**EXERCISE INSTRUCTIONS**
Lines below starting with the line with "Weitere Informationen zum Kinderhotel" and going on through the line with "freundliche Einladung!" must be output exactly; the rest of the records must be left out.

───

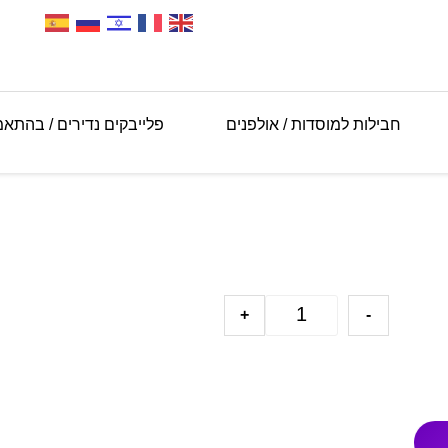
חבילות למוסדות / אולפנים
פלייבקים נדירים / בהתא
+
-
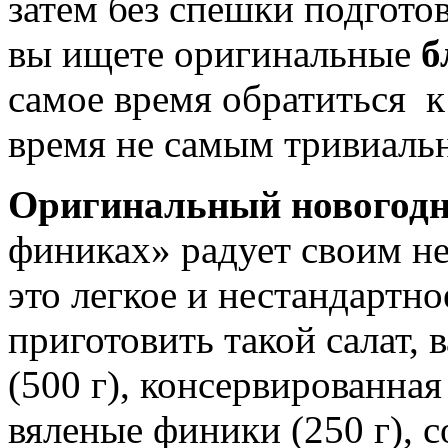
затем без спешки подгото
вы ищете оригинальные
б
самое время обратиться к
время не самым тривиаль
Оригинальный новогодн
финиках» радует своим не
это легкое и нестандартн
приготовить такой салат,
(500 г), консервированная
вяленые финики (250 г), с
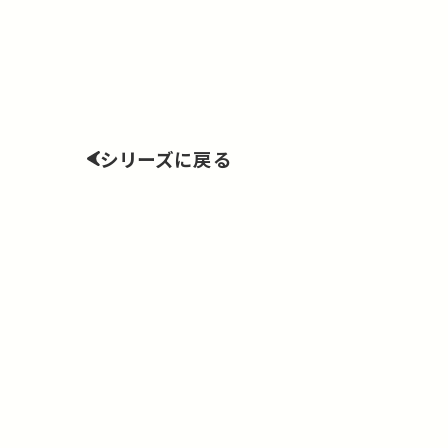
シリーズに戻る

───

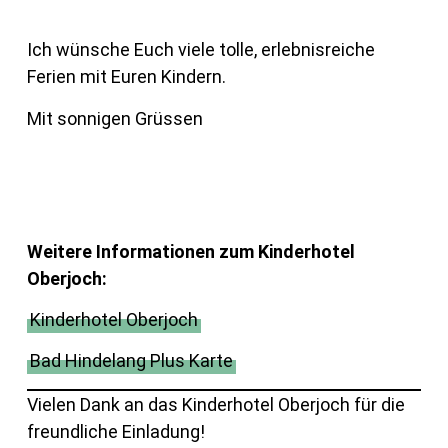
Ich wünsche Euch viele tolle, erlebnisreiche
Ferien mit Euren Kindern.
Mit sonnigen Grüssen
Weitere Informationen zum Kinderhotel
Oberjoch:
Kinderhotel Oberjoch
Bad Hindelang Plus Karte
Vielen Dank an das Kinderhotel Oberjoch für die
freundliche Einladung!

───

**YOUR SOLUTION**
Weitere Informationen zum Kinderhotel
Oberjoch:
Kinderhotel Oberjoch
Bad Hindelang Plus Karte
Vielen Dank an das Kinderhotel Oberjoch für die
freundliche Einladung!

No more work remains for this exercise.